The first semantic Web language called RDF (Resource Description Framework)
was standardized by the W3C in 1999 and 2004, followed by RDF Schema standardized
in 2004. RDF allows simple semantic descriptions, and RDF Schema supplies a
basic vocabulary to describe the meaning of the concepts used. Two INRIA projects
are particularly involved in semantic Web work, EXMO in Grenoble and ACACIA
at Sophia Antipolis.
Since 2001, EXMO researchers who had been working on the design of knowledge
representation languages, naturally contributed to the “WebOnt”
W3C work group dedicated to developing a third semantic language that is more
expressive than RDF Schema. This language is called OWL and was standardized
in February 2004. It is the first language capable of defining ontologies. Several
software packages using OWL are under development; Operational systems are being
produced by Hewlett Packard and the Universities of Manchester and Karlsruhe.
From the first applications to tomorrow's search engines
These languages, especially RDF and RDF Schema, are beginning to be used. The
main application in the world is called FOAF (Friend Of A Friend). It was created
to connect people, create acquaintance networks and partnerships. Everyone describes
his or her profile (name, email, interest, profession, etc.) and the computer
does the rest. The semantic Web is also of interest to companies to manage their
knowledge.
To ensure the development of RDF and OWL, the W3C launched a work group to define
the “Semantic Web Best Practices” in 2004. The goal of the group
is to define the languages, to offer methodological elements, answer utilization
questions and provide pedagogical material. Fabien Gandon of project ACACIA
participates in the work group. Project ACACIA is interested in methods and
tools for knowledge management. Since their goal is to ensure the interoperability
between different solutions, their work is also in the context of the semantic
Web. A platform called CORESE has been developed since 1999 that makes it possible
to design servers dedicated to the semantic Web. These servers are based on
a search engine that exploits descriptions of the semantic contents of documents.
CORESE implements a translator to read and produce RDF descriptions by interpreting
them in the conceptual graph formalism, a method to represent knowledge and
reasoning that benefits from twenty years of research. The CORESE platform is
available on the Web.
Finally, for the semantic Websemantic Web to really be operational, especially for search
engines, request languages for RDF and OWL must also be designed, in order for
example to simultaneously exploit two different ontologies and make sure they
are interoperable. A W3C work group called “RDF Data Access Group”
is devoted to the problem. Researchers from project EXMO belong to this group.

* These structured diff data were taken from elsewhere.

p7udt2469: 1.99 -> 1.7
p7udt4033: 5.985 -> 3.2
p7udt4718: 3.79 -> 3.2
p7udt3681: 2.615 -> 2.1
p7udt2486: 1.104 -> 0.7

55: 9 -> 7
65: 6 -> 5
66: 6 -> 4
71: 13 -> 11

It is in this spirit that Olivier Corby of project ACACIA is evaluating the
performance of the request language he designed for CORESE.
INRIA, major W3C player
INRIA has been one of the pillars of the W3C (World wide web consortium), an
international consortium that ensures the development and promotion of Web standards.
The institute was the first European host site, from 1995 to 2002, along with
MIT (Massachusetts institute of technology) for the American continent and the
University of Keio in Japan for Asia. Since 2003, ERCIM (European Research Group
for Computer Science and Mathematics) has taken the relay from INRIA in Europe.

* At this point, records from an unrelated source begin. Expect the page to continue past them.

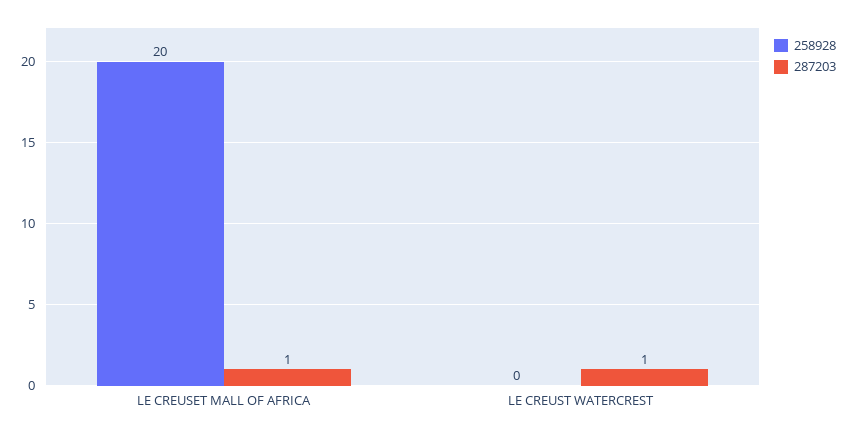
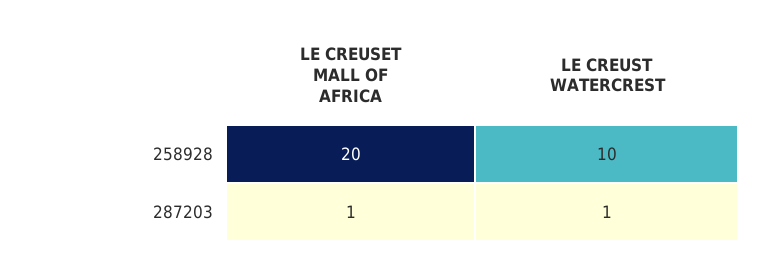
258928, LE CREUST WATERCREST: 0 -> 10

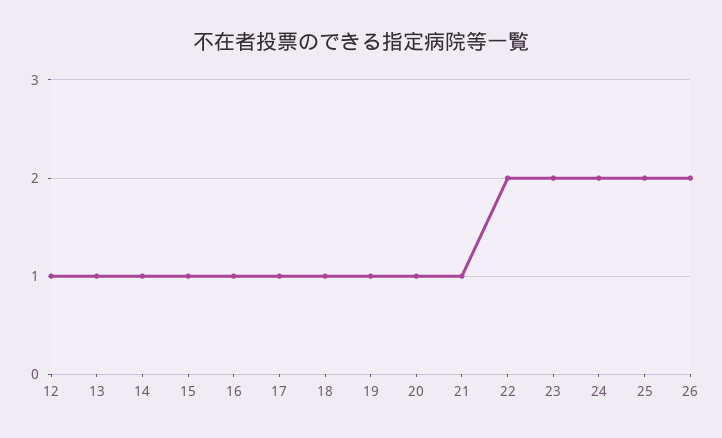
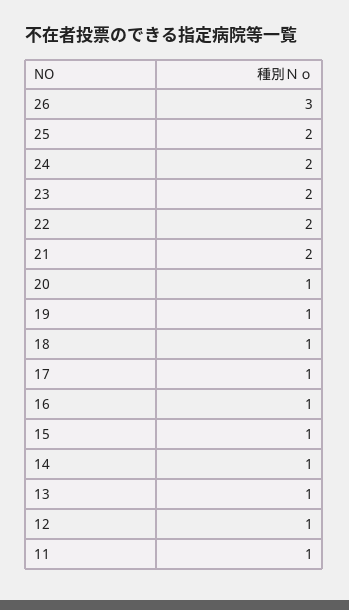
21: 1 -> 2
26: 2 -> 3
11: none -> 1

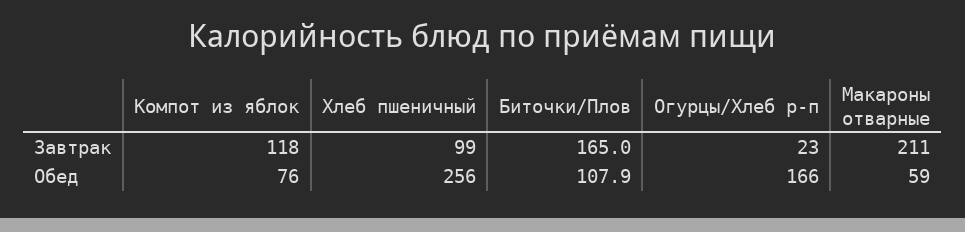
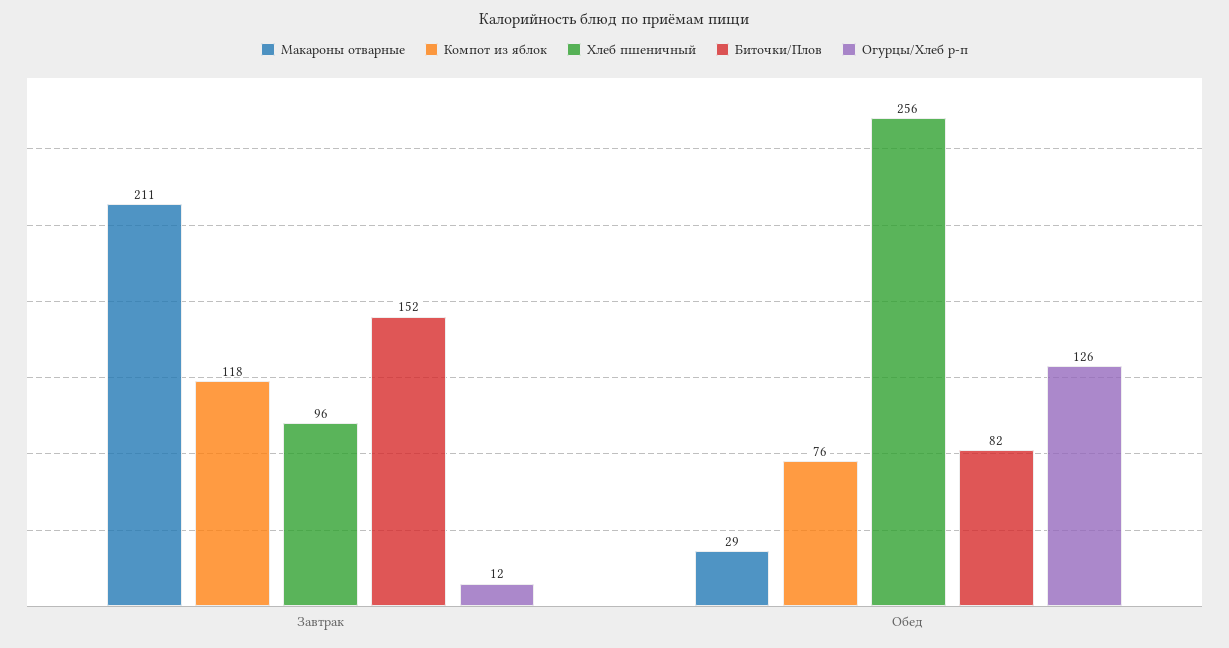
Хлеб пшеничный, Завтрак: 99 -> 96
Биточки/Плов, Завтрак: 165 -> 152
Огурцы/Хлеб р-п, Завтрак: 23 -> 12
Биточки/Плов, Обед: 107.9 -> 82
Огурцы/Хлеб р-п, Обед: 166 -> 126
Макароны отварные, Обед: 59 -> 29

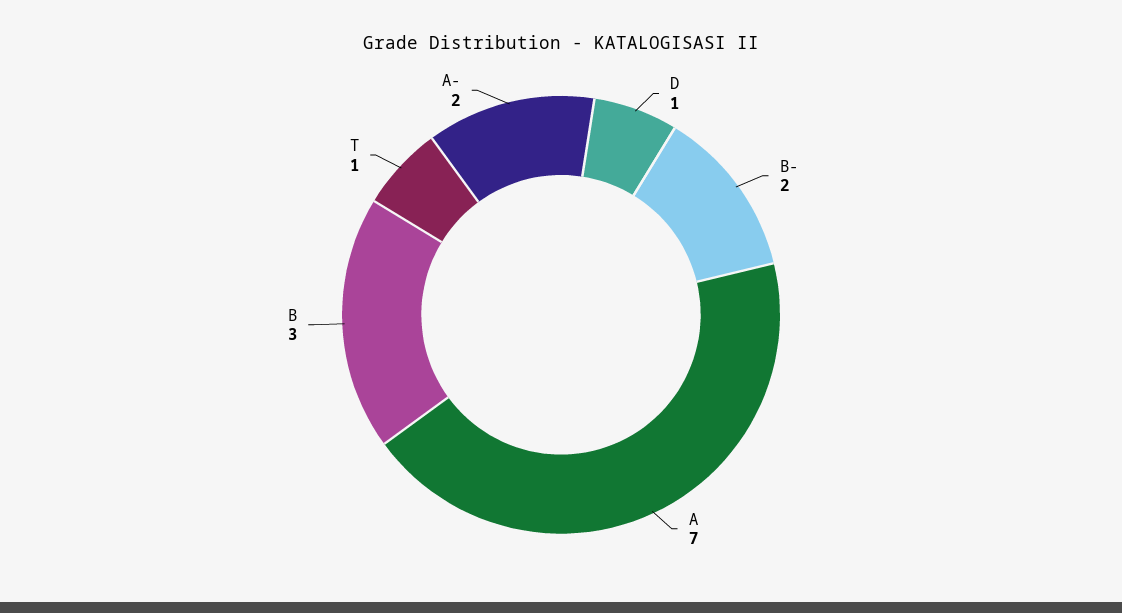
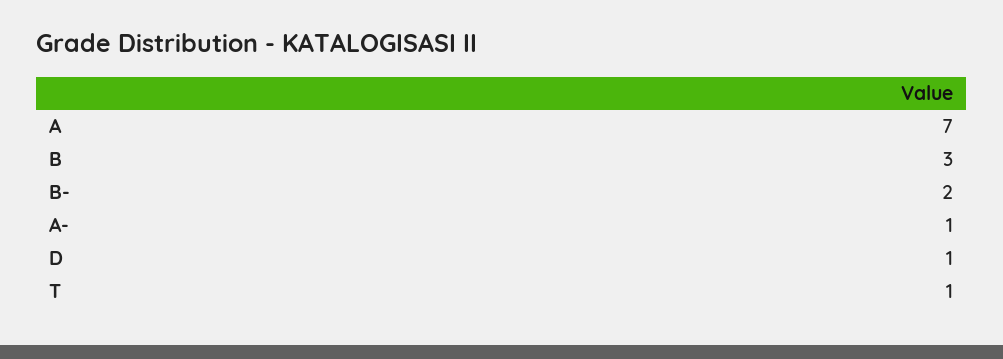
A-: 2 -> 1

During these 8 years, 20 people from INRIA participated in the W3C technical
team (which counted some 60 members in all). Jean-François Abramatic
moreover presided over the consortium for 4 years until 2001. Vincent Quint
was responsible for one of the four W3C technical fields, that is, the format
of documents used on the Web and user interfaces. "This was above all a
guiding role, he explained. This involves keeping an open mind to needs, coordinating
efforts, suggesting the creation of working groups and ensuring the participation
of researchers and industrial companies."
Currently, 6 or 7 INRIA researchers participate in working groups. Vincent
Quint, director of research for INRIA, has been co-chair of the "Technical
Architecture Group" (TAG) for W3C since February 1, 2005.